View Full Version : How do you make more astronomers?

Roger E. Moore
2018-Oct-11, 01:33 AM
Hope this sparks interest in more science outreach, teaching those who want to learn more and sparking interest in others.


A paradigm to develop new contributors to Astronomy

Grigoris Maravelias, et al. (Submitted on 9 Oct 2018)

One of the most regular activities of amateur clubs is scientific outreach, a paramount channel to disseminate scientific results. It is typically performed through talks given by both experts (professional astronomers) and non-experts to a diverse audience, including amateur astronomers. However, this is a rather passive, one-way, approach. The advance of technology has provided all the tools that can help the audience/amateurs to become more active in the scientific output. What is often missing is the proper guidance. To address that within the Greek amateur community the Hellenic Amateur Astronomy Association materialized a training program (free-of-charge and open-accessed) to develop scientific thought and the practical capabilities for amateurs to produce valuable results. The program ran from November 2014 to May 2015 focusing each session (month) to: the Sun, variable stars, comets, planets, artificial satellites, meteors. A professional and/or an experienced amateur astronomer was leading each session consisting of a theoretical part (highlights of the field, necessary observational techniques) and a hands-on part (observations and data analysis). At least 50 unique participants gained significant experience by following parts or the complete program.

2018-Oct-11, 02:54 PM
Interesting paper. As an astronomy educator who has done a little bit of education research (and read a lot of papers about it), I have a few comments.

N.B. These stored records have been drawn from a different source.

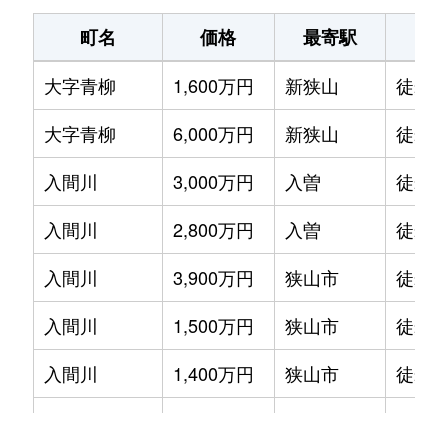
大字加佐志
400万円
新狭山
徒歩16
大字北入曽
400万円
入曽
徒歩18
町名
価格
最寄駅
駅
柏原
1,200万円
狭山市
徒歩26
大字北入曽
930万円
入曽
徒歩23
大字青柳
1,600万円
新狭山
徒歩1
柏原
300万円
狭山市
徒歩45
大字北入曽
860万円
狭山市
徒歩45
大字青柳
6,000万円
新狭山
徒歩2
柏原
160万円
狭山市
徒歩21
狭山台
570万円
狭山市
徒歩25
入間川
3,000万円
入曽
徒歩1
柏原
1,700万円
狭山市
徒歩45
狭山台
350万円
狭山市
徒歩45
入間川
2,800万円
入曽
徒歩1
大字上奥富
320万円
新狭山
徒歩26
狭山台
300万円
狭山市
徒歩45
入間川
3,900万円
狭山市
徒歩3
大字上奥富
2,700万円
新狭山
徒歩10
狭山台
550万円
狭山市
徒歩45
入間川
1,500万円
狭山市
徒歩2
祇園
1,300万円
狭山市
徒歩8
新狭山
290万円
狭山市
徒歩8
入間川
1,400万円
狭山市
徒歩2
大字北入曽
9,800万円
入曽
徒歩11
新狭山
1,700万円
新狭山
徒歩1
入間川
2,200万円
狭山市
徒歩1
大字北入曽
1,000万円
入曽
徒歩10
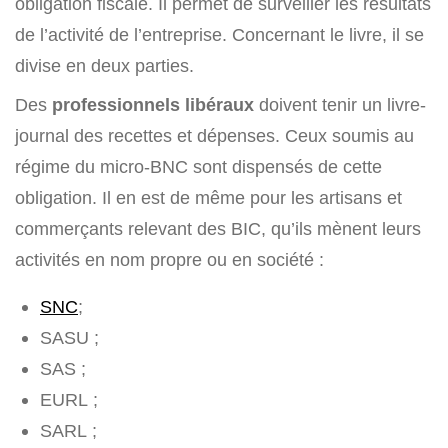
obligation fiscale. Il permet de surveiller les résultats
de l’activité de l’entreprise. Concernant le livre, il se
divise en deux parties.
Des
professionnels libéraux
doivent tenir un livre-
journal des recettes et dépenses. Ceux soumis au
régime du micro-BNC sont dispensés de cette
obligation. Il en est de même pour les artisans et
commerçants relevant des BIC, qu’ils mènent leurs
activités en nom propre ou en société :
SNC
;
SASU ;
SAS ;
EURL ;
SARL ;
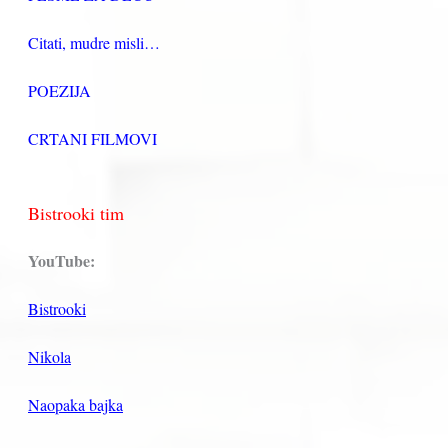
Citati, mudre misli…
POEZIJA
CRTANI FILMOVI
Bistrooki tim
YouTube:
Bistrooki
Nikola
Naopaka bajka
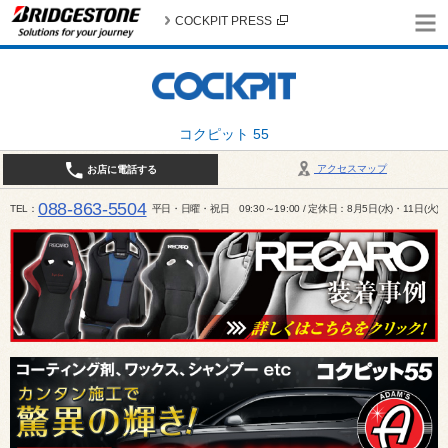
COCKPIT PRESS
コクピット 55
アクセスマップ
お店に電話する
088-863-5504
TEL
平日・日曜・祝日 09:30～19:00 / 定休日：8月5日(水)・11日(火)～1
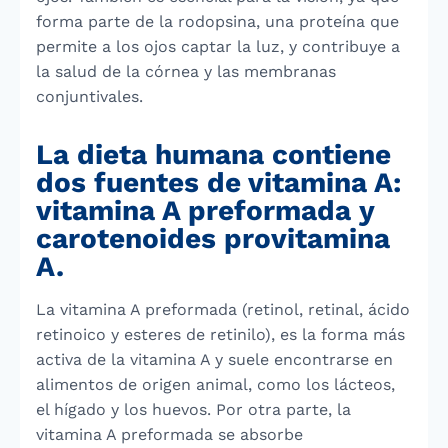
forma parte de la rodopsina, una proteína que
permite a los ojos captar la luz, y contribuye a
la salud de la córnea y las membranas
conjuntivales.
La dieta humana contiene
dos fuentes de vitamina A:
vitamina A preformada y
carotenoides provitamina
A.
La vitamina A preformada (retinol, retinal, ácido
retinoico y esteres de retinilo), es la forma más
activa de la vitamina A y suele encontrarse en
alimentos de origen animal, como los lácteos,
el hígado y los huevos. Por otra parte, la
vitamina A preformada se absorbe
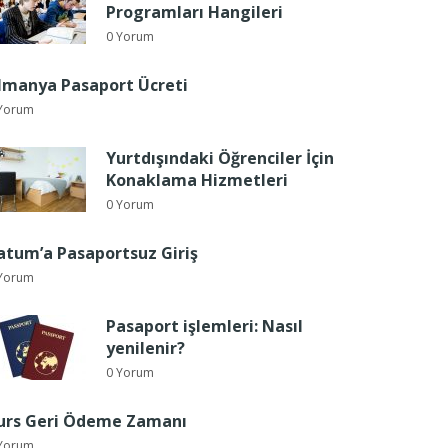
Programları Hangileri
0 Yorum
lmanya Pasaport Ücreti
Yorum
Yurtdışındaki Öğrenciler İçin
Konaklama Hizmetleri
0 Yorum
atum’a Pasaportsuz Giriş
Yorum
Pasaport işlemleri: Nasıl
yenilenir?
0 Yorum
urs Geri Ödeme Zamanı
Yorum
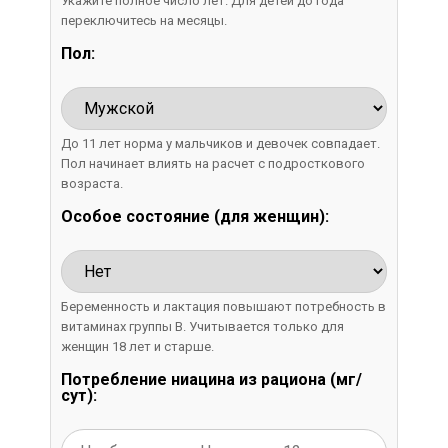
Укажите полное число лет. Для детей до года
переключитесь на месяцы.
Пол:
До 11 лет норма у мальчиков и девочек совпадает.
Пол начинает влиять на расчет с подросткового
возраста.
Особое состояние (для женщин):
Беременность и лактация повышают потребность в
витаминах группы B. Учитывается только для
женщин 18 лет и старше.
Потребление ниацина из рациона (мг/
сут):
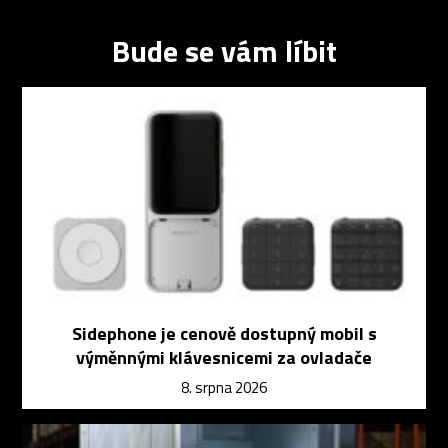
Bude se vám líbit
Sidephone je cenově dostupný mobil s
výměnnými klávesnicemi za ovladače
8. srpna 2026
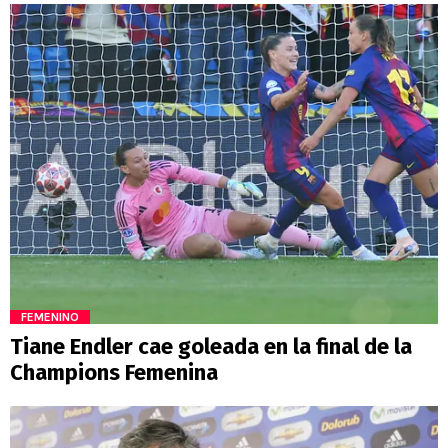
FEMENINO
Tiane Endler cae goleada en la final de la
Champions Femenina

This doesn't say what age the participants were. I assume it was for adults, but that was never stated. I can see benefits of having all ages. Of course, we want to inspire children into astronomy. It's a subject that has great interest of children from very young ages. But of course the challenge is keeping them engaged once they are exposed to the math and hard science part of it. But then we know that there is a large group of adults who got lost in that same process, so it's great to bring them back in. The idea of adults doing observational astronomy labs for fun is amazing!

I also don't see any worthwhile results other than how many people participated and how many completed it. As stated in the results section, "The main goal of this initiative was to introduce interested amateurs to the scientific
approach of Observational Astronomy. With this activity we managed to reach a significant number of people...Currently (2018), a few years after the completion of this project, we notice that new contributors do show up, although their absolute number is rather slim."

What is that number? What do the "new contributors" do when they show up? This seems to be more about introducing people to observational astronomy, as the results report, instead of developing new contributors to astronomy, as the title indicates.

Did they do any testing at all on what the participants learned or what they enjoyed about the sessions? Educational research needs to include such evaluation of outcomes. Those are things you can do immediately, with a quick survey at the end of each session or the entire series. It would be very hard to measure if they developed new contributors to astronomy, or specifically as they wrote in the paper, "develop scientific thought and the practical
capabilities for amateurs to produce scientifically valuable results." But it's still worthwhile to be able to report what the participants gained from the experience.

It's a great program and I applaud this organization for implementing it and particularly sharing it. But to present it as research it needs to go more in depth! They don't necessarily promise that they will or intended to in the paper. But I hope they take the opportunity to go this extra step.

Roger E. Moore
2018-Dec-06, 05:21 PM
Notes on an astronomy camp in Bulgaria, and what worked.


Astronomy summer camp "Beli Brezi", Bulgaria - building the astronomical community of the future

Valentin D. Ivanov, Agop Bohosian (Submitted on 4 Dec 2018)

Why study astronomy, why teach astronomy? We give answers to these fundamental questions based on our experience with the Astronomical Camp "Beli Brezi" (White Aspens; Kardzhali, Bulgaria). It has been a place for teaching astronomy to high schools kids for nearly half a century. We describe shortly the history of the camp and draw some conclusions based on nearly five decades of experience. Major among them is that the camp has gone further than just distributing astronomical knowledge - while this is an important and worthy task, the main achievement has been the cultivation of critical thinking among the pupils and we think that that is the main motivation to give positively reassuring answers the questions we asked at the beginning.